Drivers passing the Jewish Community Services Building on July 23 would have noticed quite the scene on the corner of Arch and 21st streets.

Yellow police tape surrounded the building, while a black SWAT van sat parked on Arch Street. Inside, a group of building employees and SWAT officers milled about in the entryway and lobby.

They were all there as part of a live active shooter training exercise, organized by the Jewish Federation of Greater Philadelphia and the Philadelphia Police Department. The exercise, which included a gunman using a firearm, provided building employees with an opportunity to see how they would react to an active shooter scenario. The exercise also give police an opportunity to train and become familiar with the building.

“There are a whole lot of yahoos out there in the world,” said Sgt. William Frazier with the PPD’s SWAT unit. “It’s gotten to the point where no place is safe, not so much that anybody’s more of a target than the next. More it’s everybody has the potential to be a target.”

A SWAT van and police tape outside the Jewish Community Services Building
A SWAT van and police tape outside the Jewish Community Services Building

A few minutes before 5:17 p.m., a SWAT officer indicated to the handful of employees in the lobby — who were there volunteering to act as gunshot victims — that they should cover their ears.

That’s when a man strode into the Jewish Community Services Building and shot several blanks, both into the air and the neighboring room.

The gunman, who was really a member of the SWAT team, then got on the elevator, leaving the smoky scent of gunpowder behind him.

Still in the lobby, the employee volunteers reached for their cell phones, which had begun to vibrate. That was followed up by a text message that read, “DRILL DRILL DRILL There is an active threat situation in the building. Lock down and shelter in place until clear. This is a drill.”

On the upper floors of the building, the gunman continued his rampage, yelling that he was looking for Donna, while employees quietly hid in locked rooms.

Frank Riehl, director of security at the Jewish Federation, said that the organizers wanted to make the training as realistic as possible, so they gave the gunman a motive. In this case, the shooter was supposed to be a disgruntled former employee who had returned to go after a woman named Donna in the Jewish Federation’s human relations department.

They chose that scenario because it was a situation that was more common than others, Riehl said.

“We thought that having it play out like that would hit home more and have a teaching impact for folks than if we just had the guy going around willy-nilly and not saying anything and just shooting rounds off,” Riehl said.

At 5:28 p.m., the first group of police officers entered the building and headed onto the elevator, with the goal of finding the gunman. They succeeded and were followed by another group of officers, who did the same.
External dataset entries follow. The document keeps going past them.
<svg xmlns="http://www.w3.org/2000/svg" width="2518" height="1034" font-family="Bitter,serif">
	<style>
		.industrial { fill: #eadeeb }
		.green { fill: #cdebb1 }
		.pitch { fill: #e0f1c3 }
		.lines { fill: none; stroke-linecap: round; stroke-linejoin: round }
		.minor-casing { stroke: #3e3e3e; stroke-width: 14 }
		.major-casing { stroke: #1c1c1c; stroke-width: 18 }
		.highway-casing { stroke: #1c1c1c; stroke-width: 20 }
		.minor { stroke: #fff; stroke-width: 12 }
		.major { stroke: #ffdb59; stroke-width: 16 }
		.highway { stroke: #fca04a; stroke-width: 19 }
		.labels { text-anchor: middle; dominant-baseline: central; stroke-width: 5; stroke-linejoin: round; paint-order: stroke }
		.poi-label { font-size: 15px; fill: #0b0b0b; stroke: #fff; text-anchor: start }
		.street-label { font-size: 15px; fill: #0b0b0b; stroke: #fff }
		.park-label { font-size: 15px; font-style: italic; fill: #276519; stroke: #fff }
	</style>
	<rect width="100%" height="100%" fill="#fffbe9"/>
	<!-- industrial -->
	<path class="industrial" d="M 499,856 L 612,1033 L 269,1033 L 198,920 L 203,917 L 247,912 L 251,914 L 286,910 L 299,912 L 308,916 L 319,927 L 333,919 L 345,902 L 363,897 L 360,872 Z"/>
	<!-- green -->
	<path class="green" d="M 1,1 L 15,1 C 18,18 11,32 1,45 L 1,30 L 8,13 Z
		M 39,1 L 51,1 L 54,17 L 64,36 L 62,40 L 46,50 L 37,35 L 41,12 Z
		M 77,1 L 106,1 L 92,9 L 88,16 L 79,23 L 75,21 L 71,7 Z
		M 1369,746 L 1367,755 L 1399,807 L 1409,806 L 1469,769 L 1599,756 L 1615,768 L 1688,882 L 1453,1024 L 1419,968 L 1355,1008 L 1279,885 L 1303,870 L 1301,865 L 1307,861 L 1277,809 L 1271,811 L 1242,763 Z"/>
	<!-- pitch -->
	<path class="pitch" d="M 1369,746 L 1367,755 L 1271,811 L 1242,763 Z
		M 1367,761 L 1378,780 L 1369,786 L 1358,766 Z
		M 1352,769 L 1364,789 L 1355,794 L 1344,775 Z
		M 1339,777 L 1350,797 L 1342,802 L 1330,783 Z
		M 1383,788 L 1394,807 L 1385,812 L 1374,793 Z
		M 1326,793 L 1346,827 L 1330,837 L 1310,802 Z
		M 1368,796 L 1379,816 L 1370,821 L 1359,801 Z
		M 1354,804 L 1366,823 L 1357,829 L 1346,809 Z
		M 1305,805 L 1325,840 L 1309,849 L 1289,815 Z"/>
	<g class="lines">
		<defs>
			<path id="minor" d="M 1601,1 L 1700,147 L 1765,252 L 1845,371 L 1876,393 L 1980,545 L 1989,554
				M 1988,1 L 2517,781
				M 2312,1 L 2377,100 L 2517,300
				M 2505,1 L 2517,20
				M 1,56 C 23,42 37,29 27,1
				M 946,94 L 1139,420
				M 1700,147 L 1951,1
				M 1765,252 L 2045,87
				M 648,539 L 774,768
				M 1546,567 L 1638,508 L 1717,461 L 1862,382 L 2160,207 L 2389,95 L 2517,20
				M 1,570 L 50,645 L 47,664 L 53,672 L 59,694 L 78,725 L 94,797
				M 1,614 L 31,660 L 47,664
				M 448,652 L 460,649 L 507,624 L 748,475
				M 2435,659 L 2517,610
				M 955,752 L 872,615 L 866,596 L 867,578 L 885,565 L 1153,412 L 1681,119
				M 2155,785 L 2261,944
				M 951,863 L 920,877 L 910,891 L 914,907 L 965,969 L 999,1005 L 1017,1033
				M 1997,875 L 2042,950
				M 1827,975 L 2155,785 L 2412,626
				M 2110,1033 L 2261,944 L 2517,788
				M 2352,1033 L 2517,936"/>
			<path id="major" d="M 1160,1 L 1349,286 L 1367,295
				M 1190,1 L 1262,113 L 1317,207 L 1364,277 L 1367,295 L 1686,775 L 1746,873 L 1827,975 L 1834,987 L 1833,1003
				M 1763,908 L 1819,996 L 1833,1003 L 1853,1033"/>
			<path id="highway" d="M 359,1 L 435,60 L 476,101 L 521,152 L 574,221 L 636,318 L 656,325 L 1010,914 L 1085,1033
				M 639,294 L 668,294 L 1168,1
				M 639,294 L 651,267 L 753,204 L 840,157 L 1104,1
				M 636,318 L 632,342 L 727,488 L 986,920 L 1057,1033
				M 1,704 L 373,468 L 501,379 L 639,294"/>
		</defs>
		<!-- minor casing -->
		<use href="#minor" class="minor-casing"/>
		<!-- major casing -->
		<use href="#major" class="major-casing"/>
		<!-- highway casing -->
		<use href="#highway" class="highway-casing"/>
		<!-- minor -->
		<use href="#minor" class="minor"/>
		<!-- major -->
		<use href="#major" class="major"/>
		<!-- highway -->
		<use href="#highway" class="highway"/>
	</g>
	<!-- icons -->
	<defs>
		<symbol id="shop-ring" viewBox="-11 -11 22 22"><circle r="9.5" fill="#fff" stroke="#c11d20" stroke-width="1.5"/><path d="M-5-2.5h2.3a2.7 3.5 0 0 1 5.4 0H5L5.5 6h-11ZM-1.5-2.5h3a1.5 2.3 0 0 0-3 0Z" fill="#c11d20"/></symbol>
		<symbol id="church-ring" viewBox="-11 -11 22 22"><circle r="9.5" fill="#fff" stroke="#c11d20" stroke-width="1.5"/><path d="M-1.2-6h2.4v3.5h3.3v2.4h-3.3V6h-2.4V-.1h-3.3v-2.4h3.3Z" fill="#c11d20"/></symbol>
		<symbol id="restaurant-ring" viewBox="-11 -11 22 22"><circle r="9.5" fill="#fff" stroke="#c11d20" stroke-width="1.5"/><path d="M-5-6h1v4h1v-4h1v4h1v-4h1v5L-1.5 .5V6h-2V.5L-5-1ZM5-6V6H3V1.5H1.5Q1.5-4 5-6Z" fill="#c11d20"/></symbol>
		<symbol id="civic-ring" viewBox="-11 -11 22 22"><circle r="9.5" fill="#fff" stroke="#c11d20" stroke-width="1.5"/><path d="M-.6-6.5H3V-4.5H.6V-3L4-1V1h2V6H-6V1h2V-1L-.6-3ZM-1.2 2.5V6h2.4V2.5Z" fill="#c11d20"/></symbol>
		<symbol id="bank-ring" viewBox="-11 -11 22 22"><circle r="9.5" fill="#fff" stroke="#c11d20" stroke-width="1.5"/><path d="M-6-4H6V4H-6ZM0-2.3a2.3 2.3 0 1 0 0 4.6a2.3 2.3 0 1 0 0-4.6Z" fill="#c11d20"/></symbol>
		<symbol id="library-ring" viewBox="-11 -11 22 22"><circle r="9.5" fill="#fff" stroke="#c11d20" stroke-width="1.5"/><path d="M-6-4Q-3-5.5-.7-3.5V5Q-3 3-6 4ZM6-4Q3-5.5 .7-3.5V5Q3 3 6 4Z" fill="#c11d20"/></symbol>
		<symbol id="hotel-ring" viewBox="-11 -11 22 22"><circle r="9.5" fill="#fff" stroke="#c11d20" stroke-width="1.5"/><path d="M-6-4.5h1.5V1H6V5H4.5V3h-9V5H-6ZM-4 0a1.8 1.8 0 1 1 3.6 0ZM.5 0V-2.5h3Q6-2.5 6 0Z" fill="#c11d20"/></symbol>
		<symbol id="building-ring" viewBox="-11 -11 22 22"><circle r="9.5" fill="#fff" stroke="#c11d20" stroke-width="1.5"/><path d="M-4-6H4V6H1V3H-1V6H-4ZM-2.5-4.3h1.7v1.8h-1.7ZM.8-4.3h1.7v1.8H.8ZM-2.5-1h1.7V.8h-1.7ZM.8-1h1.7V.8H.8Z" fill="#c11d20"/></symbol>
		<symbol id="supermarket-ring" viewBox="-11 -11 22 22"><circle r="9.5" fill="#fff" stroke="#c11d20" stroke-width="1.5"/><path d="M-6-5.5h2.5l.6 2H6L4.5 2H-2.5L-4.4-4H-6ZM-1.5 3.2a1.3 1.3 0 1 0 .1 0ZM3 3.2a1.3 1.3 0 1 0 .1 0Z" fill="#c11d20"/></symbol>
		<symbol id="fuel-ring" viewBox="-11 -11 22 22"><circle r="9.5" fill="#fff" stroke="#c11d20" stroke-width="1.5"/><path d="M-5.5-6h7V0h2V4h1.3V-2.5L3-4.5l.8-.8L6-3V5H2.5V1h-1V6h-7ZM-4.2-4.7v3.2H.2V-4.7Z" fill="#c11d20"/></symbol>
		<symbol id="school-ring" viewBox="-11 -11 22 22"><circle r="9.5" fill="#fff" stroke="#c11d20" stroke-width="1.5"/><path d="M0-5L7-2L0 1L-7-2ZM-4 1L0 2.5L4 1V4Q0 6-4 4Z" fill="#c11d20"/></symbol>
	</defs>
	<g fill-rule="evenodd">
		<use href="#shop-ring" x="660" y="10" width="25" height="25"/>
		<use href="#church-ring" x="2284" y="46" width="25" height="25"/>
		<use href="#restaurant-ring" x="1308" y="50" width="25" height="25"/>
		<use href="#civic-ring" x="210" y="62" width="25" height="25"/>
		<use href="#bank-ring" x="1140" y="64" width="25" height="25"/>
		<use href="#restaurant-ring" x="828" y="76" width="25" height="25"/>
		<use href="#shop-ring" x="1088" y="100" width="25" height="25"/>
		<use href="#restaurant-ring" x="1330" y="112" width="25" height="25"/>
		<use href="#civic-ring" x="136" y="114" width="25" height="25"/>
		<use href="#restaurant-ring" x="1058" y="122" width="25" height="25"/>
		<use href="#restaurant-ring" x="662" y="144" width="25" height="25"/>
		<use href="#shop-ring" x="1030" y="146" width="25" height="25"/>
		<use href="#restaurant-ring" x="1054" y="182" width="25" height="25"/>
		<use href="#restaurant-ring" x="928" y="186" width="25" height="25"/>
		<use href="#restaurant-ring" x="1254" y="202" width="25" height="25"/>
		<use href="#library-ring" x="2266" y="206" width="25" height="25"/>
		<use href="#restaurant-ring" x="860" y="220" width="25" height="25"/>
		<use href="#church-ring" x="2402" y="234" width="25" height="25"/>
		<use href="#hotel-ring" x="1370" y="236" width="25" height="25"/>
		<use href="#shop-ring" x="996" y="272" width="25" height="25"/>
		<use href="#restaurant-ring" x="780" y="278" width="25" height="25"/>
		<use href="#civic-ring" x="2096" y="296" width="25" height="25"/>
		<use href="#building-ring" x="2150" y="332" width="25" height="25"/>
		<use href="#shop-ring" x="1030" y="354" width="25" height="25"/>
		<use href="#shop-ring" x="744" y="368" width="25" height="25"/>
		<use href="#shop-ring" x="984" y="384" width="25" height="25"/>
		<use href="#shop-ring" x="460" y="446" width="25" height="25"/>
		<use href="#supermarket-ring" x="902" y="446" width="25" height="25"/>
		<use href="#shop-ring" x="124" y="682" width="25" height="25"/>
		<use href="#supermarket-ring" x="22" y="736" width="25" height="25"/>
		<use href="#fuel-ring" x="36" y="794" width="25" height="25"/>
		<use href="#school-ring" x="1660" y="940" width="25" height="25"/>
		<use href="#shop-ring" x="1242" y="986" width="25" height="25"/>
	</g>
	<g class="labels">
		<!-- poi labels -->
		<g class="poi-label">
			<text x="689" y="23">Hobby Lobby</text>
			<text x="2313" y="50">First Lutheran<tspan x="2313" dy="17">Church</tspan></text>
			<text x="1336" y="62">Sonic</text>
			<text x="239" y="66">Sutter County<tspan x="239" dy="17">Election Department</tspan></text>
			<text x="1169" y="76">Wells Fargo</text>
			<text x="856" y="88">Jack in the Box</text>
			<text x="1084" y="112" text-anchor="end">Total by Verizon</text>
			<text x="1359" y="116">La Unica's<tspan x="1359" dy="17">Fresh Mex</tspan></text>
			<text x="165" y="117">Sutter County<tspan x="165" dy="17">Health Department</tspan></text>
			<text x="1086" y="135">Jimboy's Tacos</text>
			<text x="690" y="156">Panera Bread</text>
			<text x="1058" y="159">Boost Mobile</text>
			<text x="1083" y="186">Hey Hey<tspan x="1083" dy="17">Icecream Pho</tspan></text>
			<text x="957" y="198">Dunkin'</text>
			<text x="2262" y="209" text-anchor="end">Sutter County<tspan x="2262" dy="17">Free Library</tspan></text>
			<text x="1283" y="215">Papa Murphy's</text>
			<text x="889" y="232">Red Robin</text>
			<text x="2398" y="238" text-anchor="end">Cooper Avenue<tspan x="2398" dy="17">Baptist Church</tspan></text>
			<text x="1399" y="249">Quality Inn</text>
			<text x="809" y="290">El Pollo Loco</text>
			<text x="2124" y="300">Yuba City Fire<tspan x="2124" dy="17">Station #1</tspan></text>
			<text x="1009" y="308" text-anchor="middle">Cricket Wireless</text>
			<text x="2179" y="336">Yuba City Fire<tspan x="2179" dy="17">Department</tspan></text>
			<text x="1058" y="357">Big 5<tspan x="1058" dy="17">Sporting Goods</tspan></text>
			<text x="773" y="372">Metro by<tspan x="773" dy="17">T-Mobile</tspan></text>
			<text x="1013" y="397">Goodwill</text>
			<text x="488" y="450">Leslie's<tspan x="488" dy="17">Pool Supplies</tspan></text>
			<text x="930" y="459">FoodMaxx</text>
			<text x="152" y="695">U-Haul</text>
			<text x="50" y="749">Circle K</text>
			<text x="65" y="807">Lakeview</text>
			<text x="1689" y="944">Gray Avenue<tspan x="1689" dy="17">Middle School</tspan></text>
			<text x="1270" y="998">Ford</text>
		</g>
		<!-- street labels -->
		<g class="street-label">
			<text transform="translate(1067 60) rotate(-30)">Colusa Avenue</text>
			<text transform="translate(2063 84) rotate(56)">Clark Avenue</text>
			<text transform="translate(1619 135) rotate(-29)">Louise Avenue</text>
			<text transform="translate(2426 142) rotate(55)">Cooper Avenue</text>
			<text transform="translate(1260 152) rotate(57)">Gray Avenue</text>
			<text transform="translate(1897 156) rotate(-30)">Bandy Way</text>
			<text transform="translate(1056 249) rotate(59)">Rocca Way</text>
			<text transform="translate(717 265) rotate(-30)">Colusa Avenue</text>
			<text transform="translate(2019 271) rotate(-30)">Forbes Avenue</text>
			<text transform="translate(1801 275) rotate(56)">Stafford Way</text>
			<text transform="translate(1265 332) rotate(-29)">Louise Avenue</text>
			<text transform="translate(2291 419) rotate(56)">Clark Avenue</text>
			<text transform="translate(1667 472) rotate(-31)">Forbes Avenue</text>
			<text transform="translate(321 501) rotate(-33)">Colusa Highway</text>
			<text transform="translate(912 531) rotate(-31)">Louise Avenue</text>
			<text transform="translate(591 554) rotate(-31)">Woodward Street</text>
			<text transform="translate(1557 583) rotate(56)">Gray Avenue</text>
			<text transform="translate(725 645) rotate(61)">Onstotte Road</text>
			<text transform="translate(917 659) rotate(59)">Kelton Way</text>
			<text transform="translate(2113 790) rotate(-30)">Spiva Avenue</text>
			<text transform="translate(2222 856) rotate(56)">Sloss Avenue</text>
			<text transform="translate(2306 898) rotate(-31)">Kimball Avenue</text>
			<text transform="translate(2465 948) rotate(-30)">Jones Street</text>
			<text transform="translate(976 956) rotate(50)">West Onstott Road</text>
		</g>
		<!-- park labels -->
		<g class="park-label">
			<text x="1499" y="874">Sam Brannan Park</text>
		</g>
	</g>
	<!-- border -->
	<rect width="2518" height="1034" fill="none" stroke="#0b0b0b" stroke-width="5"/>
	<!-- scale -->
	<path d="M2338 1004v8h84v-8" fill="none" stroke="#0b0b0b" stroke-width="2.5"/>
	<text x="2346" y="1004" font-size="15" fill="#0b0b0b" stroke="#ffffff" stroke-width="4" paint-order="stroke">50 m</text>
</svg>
The training lasted until about 9 p.m., Riehl said, so that all available police officers in the surrounding districts would be able to participate.

The officers who participated are the same officers who would respond to an actual shooter at the Jewish Community Services Building, Frazier said.

“It helps the cops,” he said. “The first time they have to come in here isn’t the first time they were here because they’ve been here just for training. So they get to see it and look at it and make some friends with the security people here, and hopefully we’re developing some relationships.”

Paramedics also participated. The paramedics arrived after 6 p.m., by which time the volunteers had already left, so the volunteers did not actually wind up playing gunshot victims.

At 6 p.m., Riehl called for a pause, so that employees in the building could leave.

Overall, the exercise went well, Riehl said.

“Things like this are very important,” he said. “You do it to train people, so they can react accordingly in a real-life situation, but you also do it to see how you can improve your policy and procedures for an incident like this in your building.”